Life, what can I say.

Last Friday, I was feeling exactly the same way, exhausted, overwhelmed and hungry for a break even though my kids were fever-free. But not just that, I had dropped the potty-training plans for my two-year-old over the long weekend on an idea – idea to get away and find vacation getaways in my stereotypical mind, the blandest of all united states, Indiana, the neighboring state, also the state we had business to take care of.

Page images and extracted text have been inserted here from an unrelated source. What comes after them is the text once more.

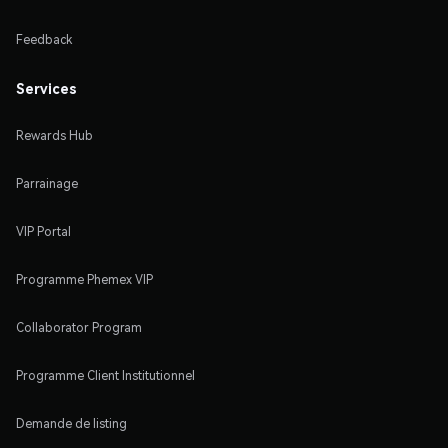
Feedback
Services
Rewards Hub
Parrainage
VIP Portal
Programme Phemex VIP
Collaborator Program
Programme Client Institutionnel
Demande de listing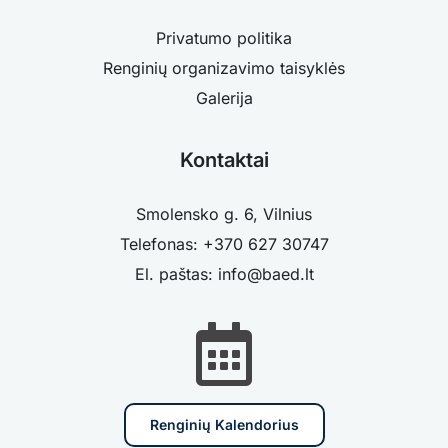
Privatumo politika
Renginių organizavimo taisyklės
Galerija
Kontaktai
Smolensko g. 6, Vilnius
Telefonas: +370 627 30747
El. paštas: info@baed.lt
Renginių Kalendorius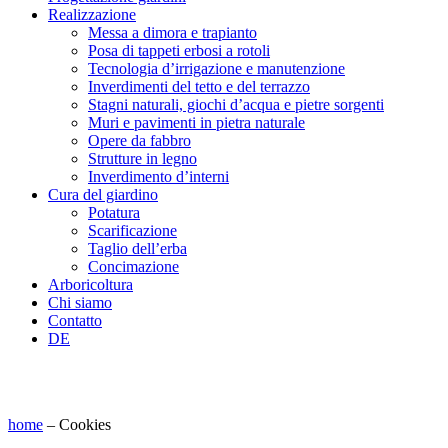
Realizzazione
Messa a dimora e trapianto
Posa di tappeti erbosi a rotoli
Tecnologia d’irrigazione e manutenzione
Inverdimenti del tetto e del terrazzo
Stagni naturali, giochi d’acqua e pietre sorgenti
Muri e pavimenti in pietra naturale
Opere da fabbro
Strutture in legno
Inverdimento d’interni
Cura del giardino
Potatura
Scarificazione
Taglio dell’erba
Concimazione
Arboricoltura
Chi siamo
Contatto
DE
home
–
Cookies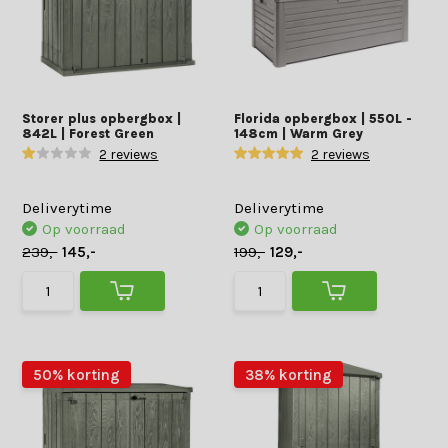
Storer plus opbergbox |
Florida opbergbox | 550L -
842L | Forest Green
148cm | Warm Grey
2 reviews
2 reviews
Deliverytime
Deliverytime
Op voorraad
Op voorraad
239,-
145,-
199,-
129,-
50% korting
38% korting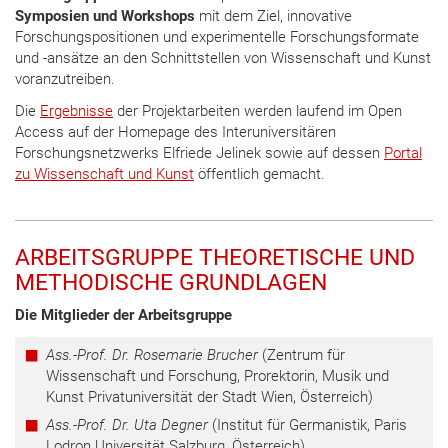
Symposien und Workshops
mit dem Ziel, innovative
Forschungspositionen und experimentelle Forschungsformate
und -ansätze an den Schnittstellen von Wissenschaft und Kunst
voranzutreiben.
Die
Ergebnisse
der Projektarbeiten werden laufend im Open
Access auf der Homepage des Interuniversitären
Forschungsnetzwerks Elfriede Jelinek sowie auf dessen
Portal
zu Wissenschaft und Kunst
öffentlich gemacht.
ARBEITSGRUPPE THEORETISCHE UND
METHODISCHE GRUNDLAGEN
Die Mitglieder der Arb
eitsgruppe
Ass.-Prof. Dr. Rosemarie Brucher
(Zentrum für
Wissenschaft und Forschung, Prorektorin, Musik und
Kunst Privatuniversität der Stadt Wien, Österreich)
Ass.-Prof. Dr. Uta Degner
(Institut für Germanistik, Paris
Lodron Universität Salzburg, Österreich)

So hungry was I for a getaway, that I found the little slivers of Indiana that were not the same old flat lands interrupted intermittently by windmills, and we headed out.

Vacation unfolded.

Post breakfast, kids smelled the aroma of my nail paint as I painted my hand and toe nails with Dua drooling over the nail paint. It was vacation so I got up and painted her hands next, and she emitted her sputtering laughter. I had just finished coating the last pinky nail when Mir, my two-year-old, erupted, “Mamma, see!”

Outside his window was a giant windmill. The next ten minutes were spent with, “Mamma, see!” and lots of laughter.

That evening we soaked our feet in Cataract Falls and sat down listening to the water thundering down giant boulders. Cataract Falls were Indiana’s biggest waterfalls, and the hungry discovered it.

Next morning, we visited a dam with ferocious, growling, water-sprayer river, the Hoosier National forest where kids bathed in a natural lake in the sweltering ninety degrees hot summer-like day.

We ate ice cream from French Licks ice cream cum coffee shop in the town called, “French Lick.” Yah, I thought the same thought when I heard the name, but the town itself was a little slice of culture, hilly and our waterpark resort was atop its own mountain where kids were uncontrolled with a dose of hysteria and laughter that evening and the next morning.

We returned this past Monday. Thursday is here with sick, hot babies, and I am thirsty for a vacation already. So once again, I can unwind, interrupt my routine, forget my worries, and escape from my realities even if for a week at a time.